* **SOURCE RECORDS**

+ + + + + + +

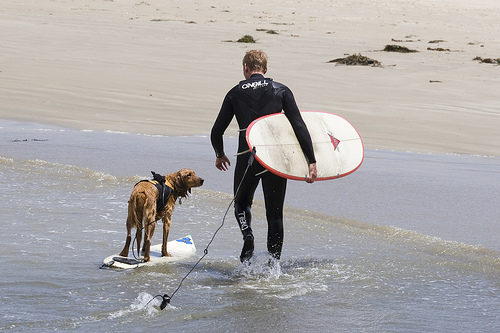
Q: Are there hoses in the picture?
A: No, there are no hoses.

+ + + + + + +

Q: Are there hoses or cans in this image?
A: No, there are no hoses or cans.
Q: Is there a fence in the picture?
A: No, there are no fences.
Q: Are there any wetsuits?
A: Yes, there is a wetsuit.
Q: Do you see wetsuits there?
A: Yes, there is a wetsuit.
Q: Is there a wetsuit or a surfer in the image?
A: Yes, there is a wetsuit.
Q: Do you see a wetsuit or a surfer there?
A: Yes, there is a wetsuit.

+ + + + + + +

* **WHAT YOU SHOULD DO**
Locate each line in the entries above that contains the word "picture", and copy those lines out in full.

* **OUTPUT BELOW**
Q: Are there hoses in the picture?
Q: Is there a fence in the picture?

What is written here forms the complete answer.